Le 23e rapport annuel de l'association sur l'état du mal-logement en France est publié, mardi 30 janvier, et alerte sur un phénomène en nette hausse en 2013 : les logements surpeuplés. 

Article rédigé par Valentine Pasquesoone
France Télévisions
Publié
Temps de lecture : 4 min
Des tentes installées par l'association Droit au logement (DAL), où dormaient des personnes mal-logées, le 11 avril 2015 à Paris. (MAXPPP)

Quatre millions de personnes mal-logées, 12 millions de personnes "fragilisées" par leurs conditions de logement : le constat de la Fondation Abbé Pierre dans son 23e rapport annuel sur l'état du mal-logement en France est sans appel. Et "la plupart de ces chiffres montrent une dégradation de la situation", s'inquiète la fondation dans cette nouvelle étude, publiée mardi 30 janvier.

Cette année, la fondation alerte sur un phénomène "de retour, après des décennies de baisse" : le surpeuplement dans les logements français ; soit le manque d'une à deux pièces pour vivre décemment. De 2006 à 2013, le nombre de personnes vivant dans un logement au "surpeuplement accentué" (près d'un million de personnes) a augmenté de 17%. Franceinfo fait le point sur ce phénomène mis en lumière par la Fondation Abbé Pierre

Combien de personnes sont touchées ?

En 2013, environ 8,6 millions de personnes étaient "touchées par le surpeuplement" en France, selon la Fondation Abbé Pierre. Cela représente légèrement plus de 13% de la population. La plupart de ces ménages touchés par le surpeuplement sont locataires dont environ un tiers dans le parc privé et et un autre tiers dans un logement social.

********

- _Exercices_
a: Selon l'article sur le mal-logement, pourquoi la Fondation Abbé Pierre alerte-t-elle cette année sur le surpeuplement ? Répondez en une à trois phrases.
b: Résumez l'article sur le mal-logement en deux phrases.
c: Rédigez la suite de l'article sur le mal-logement après son dernier paragraphe.
Les données ne sont pas nécessaires pour répondre.

- _Données fournies_
********

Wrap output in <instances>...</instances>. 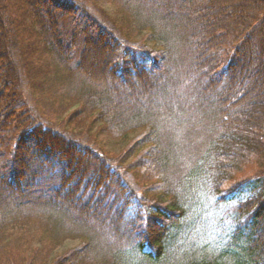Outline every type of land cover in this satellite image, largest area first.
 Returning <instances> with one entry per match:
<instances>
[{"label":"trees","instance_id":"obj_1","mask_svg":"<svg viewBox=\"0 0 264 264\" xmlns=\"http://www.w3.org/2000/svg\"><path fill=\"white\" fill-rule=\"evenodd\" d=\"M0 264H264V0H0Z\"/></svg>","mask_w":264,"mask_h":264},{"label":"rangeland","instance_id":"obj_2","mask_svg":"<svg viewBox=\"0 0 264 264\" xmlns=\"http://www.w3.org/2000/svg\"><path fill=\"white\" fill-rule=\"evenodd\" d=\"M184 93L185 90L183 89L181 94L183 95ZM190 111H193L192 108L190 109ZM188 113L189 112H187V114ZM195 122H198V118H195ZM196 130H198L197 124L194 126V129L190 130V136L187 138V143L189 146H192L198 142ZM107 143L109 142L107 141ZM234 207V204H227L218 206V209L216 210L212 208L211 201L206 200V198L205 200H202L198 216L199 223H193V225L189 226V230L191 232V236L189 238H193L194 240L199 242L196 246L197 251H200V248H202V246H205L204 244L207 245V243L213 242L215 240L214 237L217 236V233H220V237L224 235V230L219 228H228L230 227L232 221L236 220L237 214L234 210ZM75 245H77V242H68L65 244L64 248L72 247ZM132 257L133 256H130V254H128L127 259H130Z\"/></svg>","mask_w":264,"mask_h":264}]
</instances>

********

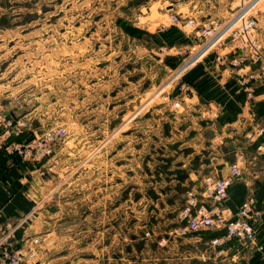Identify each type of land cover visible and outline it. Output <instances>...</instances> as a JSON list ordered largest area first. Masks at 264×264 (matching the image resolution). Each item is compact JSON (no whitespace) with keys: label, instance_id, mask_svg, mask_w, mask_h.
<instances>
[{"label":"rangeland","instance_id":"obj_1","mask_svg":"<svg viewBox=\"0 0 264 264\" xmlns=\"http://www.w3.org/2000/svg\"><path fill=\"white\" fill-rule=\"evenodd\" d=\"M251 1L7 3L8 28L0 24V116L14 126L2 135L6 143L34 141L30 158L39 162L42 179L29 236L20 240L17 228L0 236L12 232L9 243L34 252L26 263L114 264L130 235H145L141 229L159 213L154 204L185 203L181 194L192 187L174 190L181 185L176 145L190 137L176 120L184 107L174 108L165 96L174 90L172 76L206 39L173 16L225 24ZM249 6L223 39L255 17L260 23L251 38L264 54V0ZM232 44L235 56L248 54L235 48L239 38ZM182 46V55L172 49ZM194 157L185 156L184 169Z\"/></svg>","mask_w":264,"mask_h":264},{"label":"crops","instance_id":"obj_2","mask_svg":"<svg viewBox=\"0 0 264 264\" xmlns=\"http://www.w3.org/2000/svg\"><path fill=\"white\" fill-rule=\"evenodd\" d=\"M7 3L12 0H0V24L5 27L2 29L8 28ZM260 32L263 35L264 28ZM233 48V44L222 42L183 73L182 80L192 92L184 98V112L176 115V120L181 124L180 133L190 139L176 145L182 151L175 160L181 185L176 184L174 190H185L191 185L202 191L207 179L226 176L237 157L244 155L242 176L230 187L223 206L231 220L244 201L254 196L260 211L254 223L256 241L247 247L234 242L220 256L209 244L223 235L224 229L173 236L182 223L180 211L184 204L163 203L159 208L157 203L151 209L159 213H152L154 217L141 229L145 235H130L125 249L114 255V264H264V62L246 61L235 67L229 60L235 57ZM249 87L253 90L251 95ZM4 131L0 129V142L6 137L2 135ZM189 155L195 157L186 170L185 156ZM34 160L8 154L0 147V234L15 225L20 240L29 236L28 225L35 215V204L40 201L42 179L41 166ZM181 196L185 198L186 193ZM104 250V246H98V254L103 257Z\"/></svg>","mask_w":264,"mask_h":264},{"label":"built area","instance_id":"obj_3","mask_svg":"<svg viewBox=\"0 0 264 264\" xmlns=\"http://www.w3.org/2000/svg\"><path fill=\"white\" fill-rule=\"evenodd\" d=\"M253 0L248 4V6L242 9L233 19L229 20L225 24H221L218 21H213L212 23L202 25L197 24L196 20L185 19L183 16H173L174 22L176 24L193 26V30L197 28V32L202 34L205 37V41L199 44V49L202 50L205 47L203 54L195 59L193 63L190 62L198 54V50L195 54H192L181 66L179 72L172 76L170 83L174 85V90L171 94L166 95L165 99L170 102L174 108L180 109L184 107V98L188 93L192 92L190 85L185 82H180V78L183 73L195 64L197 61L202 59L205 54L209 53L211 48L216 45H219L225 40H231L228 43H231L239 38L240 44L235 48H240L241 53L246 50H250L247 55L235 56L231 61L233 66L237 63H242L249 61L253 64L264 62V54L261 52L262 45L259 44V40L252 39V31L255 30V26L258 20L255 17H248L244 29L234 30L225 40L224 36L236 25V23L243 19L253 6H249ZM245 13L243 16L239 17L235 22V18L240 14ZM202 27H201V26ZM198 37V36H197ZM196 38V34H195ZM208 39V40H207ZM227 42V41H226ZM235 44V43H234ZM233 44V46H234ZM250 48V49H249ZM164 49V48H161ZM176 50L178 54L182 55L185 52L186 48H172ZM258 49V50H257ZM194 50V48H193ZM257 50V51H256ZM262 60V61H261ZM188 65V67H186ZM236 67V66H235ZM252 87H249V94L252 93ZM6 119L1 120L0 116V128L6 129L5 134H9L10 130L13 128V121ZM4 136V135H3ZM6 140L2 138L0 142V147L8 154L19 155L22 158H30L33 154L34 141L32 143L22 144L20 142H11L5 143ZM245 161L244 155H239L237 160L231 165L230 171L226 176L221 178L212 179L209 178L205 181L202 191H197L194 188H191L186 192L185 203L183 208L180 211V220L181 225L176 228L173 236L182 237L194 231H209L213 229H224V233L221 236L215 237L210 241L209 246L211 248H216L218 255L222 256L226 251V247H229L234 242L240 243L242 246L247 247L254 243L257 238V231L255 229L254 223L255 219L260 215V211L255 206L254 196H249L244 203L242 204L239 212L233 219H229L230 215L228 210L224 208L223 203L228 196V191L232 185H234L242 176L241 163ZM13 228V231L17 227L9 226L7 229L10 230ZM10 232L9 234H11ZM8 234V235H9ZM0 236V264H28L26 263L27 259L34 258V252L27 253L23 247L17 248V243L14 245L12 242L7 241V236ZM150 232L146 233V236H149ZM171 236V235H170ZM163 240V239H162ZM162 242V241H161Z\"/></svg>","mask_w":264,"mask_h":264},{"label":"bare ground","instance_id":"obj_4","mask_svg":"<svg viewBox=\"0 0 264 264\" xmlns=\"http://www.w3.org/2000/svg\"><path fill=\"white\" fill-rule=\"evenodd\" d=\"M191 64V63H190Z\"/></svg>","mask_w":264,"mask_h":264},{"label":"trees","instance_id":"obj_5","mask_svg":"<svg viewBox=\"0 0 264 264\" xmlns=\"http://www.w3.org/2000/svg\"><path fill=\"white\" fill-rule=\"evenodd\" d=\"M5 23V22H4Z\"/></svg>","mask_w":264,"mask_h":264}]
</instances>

********

- _Réponses par exercice_
a: Parce que ce phénomène est de retour après des décennies de baisse. De 2006 à 2013, le nombre de personnes vivant dans un logement au « surpeuplement accentué » a augmenté de 17 %, pour atteindre près d'un million de personnes.

b: Dans son 23e rapport annuel, publié le mardi 30 janvier, la Fondation Abbé Pierre compte quatre millions de personnes mal-logées et 12 millions de personnes fragilisées par leurs conditions de logement, et constate une dégradation de la situation. Elle alerte sur le retour du surpeuplement, qui touchait environ 8,6 millions de personnes en 2013, soit un peu plus de 13 % de la population, pour la plupart des locataires.

c:
Le parc social est d'ailleurs "le secteur qui a connu la hausse la plus importante de ménages en surpeuplement" ces dernières années, note la Fondation Abbé Pierre. Entre 2006 et 2013, la part de ménages vivant dans un logement surpeuplé au sein du parc social est ainsi passée de 15,1% à 16,8%

Les personnes vivant des situations de logement "précaires" – telles qu'en meublé, en hôtel ou en sous-location – sont également très touchées par le problème. En 2013, 52% d'entre elles étaient concernées par des problèmes de surpeuplement. 

Plus vous êtes dans une situation financière et sociale difficile, plus le surpeuplement de votre logement sera élevé. La hausse du surpeuplement qui vient rompre des décennies d'évolution positive concerne surtout les ménages modestes et pauvres.

Christophe Robert, délégué général de la Fondation Abbé Pierre

à franceinfo

Pourquoi le phénomène est de retour ? 

"Le mouvement de desserrement des ménages, depuis plusieurs décennies voire plusieurs siècles était continu", assure la fondation. "Nous allions vers une disparition du problème", abonde Christophe Robert.

Ce retour inédit du surpeuplement entre 2006 et 2013 est "largement lié à la précarisation des couches populaires depuis la crise économique de 2008, couplé à un accès toujours plus difficile au marché du logement dans les zones tendues". L'organisation alerte sur la "pénurie de logements accessibles, face à laquelle les ménages se serrent, mais aussi se saignent pour ne pas tomber en impayés". Si les logements sont aujourd'hui de meilleure qualité, leur coût augmente, fragilisant particulièrement les "ménages à bas revenus, surtout dans les grandes agglomérations".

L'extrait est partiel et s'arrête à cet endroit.